(Data excerpts)

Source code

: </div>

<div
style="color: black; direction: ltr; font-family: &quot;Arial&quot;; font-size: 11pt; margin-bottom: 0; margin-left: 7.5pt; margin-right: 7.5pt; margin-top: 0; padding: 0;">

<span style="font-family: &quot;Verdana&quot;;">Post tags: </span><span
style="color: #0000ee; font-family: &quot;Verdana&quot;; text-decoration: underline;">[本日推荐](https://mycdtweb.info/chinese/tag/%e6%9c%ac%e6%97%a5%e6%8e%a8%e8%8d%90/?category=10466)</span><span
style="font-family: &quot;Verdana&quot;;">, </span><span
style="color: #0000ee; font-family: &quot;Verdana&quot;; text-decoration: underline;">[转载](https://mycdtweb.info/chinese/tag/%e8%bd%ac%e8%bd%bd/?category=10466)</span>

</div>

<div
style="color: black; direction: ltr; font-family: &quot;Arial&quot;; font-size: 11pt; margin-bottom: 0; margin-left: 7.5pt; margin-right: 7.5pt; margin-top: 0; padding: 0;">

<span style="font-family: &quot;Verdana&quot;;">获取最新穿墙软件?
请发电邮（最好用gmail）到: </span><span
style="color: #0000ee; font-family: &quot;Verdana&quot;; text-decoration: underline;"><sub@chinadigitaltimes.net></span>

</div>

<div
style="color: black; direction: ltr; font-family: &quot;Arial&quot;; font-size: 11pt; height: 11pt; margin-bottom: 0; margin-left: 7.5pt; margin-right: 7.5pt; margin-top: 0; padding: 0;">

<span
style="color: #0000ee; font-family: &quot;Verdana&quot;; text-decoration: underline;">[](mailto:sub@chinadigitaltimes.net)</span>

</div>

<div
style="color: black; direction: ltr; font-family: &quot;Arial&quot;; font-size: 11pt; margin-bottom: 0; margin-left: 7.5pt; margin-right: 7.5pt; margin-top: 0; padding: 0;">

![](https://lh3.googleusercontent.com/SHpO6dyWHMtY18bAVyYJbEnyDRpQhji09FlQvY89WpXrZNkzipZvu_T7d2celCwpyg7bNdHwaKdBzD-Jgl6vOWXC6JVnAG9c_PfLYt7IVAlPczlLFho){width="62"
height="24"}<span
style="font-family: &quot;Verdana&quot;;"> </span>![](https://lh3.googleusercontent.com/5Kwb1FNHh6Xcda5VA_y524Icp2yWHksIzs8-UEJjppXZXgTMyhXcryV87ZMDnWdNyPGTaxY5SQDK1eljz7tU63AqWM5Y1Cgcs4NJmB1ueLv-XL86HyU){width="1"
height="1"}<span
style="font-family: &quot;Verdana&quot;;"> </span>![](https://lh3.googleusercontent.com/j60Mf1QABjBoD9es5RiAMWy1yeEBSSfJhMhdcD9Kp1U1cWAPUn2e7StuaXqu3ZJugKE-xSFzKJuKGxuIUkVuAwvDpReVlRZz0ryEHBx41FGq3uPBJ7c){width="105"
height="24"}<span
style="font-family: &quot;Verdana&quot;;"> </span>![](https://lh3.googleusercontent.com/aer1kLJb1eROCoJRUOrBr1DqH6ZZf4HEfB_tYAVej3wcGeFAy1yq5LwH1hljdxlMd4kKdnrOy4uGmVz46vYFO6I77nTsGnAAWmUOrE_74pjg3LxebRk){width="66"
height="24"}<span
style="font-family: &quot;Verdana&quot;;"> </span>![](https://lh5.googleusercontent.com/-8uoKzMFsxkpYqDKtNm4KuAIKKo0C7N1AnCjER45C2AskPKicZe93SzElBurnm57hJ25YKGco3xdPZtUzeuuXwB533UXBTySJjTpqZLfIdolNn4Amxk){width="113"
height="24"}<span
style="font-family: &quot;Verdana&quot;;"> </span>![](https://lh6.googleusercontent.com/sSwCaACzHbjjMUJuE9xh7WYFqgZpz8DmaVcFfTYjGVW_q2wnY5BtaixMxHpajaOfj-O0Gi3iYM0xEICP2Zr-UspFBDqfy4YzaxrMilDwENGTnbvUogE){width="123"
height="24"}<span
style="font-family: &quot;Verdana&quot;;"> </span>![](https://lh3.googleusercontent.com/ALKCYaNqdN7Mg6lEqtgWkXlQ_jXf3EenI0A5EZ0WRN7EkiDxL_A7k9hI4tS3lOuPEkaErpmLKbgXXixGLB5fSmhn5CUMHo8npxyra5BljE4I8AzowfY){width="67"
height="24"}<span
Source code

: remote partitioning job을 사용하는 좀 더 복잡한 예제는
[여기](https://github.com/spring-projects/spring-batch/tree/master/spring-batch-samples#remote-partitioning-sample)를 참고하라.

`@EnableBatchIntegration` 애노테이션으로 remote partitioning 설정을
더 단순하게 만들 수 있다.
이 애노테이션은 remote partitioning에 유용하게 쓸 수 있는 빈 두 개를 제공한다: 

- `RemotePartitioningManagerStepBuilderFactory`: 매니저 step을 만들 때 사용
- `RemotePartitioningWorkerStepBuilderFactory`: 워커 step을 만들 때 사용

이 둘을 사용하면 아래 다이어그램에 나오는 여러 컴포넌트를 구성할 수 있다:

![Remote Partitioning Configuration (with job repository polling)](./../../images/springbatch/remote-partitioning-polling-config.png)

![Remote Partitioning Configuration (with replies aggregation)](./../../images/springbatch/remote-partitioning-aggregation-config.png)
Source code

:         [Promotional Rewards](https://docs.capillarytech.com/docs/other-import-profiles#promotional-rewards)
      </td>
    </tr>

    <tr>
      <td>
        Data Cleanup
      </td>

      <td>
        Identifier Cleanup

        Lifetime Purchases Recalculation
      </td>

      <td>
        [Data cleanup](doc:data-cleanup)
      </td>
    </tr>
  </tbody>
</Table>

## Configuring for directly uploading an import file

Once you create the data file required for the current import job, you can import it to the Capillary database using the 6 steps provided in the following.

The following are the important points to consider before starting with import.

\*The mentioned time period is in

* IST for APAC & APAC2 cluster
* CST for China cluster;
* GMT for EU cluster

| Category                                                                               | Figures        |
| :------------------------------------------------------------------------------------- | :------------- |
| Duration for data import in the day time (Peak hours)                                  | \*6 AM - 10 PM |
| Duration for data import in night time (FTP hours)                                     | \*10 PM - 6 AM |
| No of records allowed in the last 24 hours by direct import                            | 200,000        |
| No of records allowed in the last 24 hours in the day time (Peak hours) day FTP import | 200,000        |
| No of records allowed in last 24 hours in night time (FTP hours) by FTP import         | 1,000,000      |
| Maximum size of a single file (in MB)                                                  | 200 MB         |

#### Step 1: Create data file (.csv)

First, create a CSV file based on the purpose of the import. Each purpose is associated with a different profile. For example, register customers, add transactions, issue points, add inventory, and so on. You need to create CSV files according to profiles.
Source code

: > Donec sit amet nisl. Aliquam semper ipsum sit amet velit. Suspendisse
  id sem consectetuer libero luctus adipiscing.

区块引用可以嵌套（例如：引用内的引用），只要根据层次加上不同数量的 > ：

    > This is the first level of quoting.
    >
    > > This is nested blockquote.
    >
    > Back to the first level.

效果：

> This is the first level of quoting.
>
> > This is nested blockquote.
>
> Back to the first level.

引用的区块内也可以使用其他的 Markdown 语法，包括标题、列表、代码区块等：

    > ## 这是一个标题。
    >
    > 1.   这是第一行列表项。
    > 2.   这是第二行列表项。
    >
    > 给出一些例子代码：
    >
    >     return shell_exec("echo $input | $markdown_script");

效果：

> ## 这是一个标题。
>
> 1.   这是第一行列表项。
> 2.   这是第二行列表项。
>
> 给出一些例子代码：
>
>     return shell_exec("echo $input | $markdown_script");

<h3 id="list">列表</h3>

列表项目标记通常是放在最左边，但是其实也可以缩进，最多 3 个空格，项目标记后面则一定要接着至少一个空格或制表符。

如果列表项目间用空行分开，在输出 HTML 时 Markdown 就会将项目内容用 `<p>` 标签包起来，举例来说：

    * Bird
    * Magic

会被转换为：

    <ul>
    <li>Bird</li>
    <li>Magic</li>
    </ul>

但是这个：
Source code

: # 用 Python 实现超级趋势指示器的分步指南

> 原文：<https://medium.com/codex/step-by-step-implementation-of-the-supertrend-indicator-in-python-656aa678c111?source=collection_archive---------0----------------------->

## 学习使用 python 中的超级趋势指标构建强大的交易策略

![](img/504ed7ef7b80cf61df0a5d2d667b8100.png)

(End Data excerpts)

What is expected: Retype the lines from the rows above, running from the line that contains "#### Step 1: Create data file (.csv)" through the line that contains "引用的区块内也可以使用其他的 Markdown 语法，包括标题、列表、代码区块等：", with both of those lines included.

Solved problem:
#### Step 1: Create data file (.csv)

First, create a CSV file based on the purpose of the import. Each purpose is associated with a different profile. For example, register customers, add transactions, issue points, add inventory, and so on. You need to create CSV files according to profiles.
Source code

: > Donec sit amet nisl. Aliquam semper ipsum sit amet velit. Suspendisse
  id sem consectetuer libero luctus adipiscing.

区块引用可以嵌套（例如：引用内的引用），只要根据层次加上不同数量的 > ：

    > This is the first level of quoting.
    >
    > > This is nested blockquote.
    >
    > Back to the first level.

效果：

> This is the first level of quoting.
>
> > This is nested blockquote.
>
> Back to the first level.

引用的区块内也可以使用其他的 Markdown 语法，包括标题、列表、代码区块等：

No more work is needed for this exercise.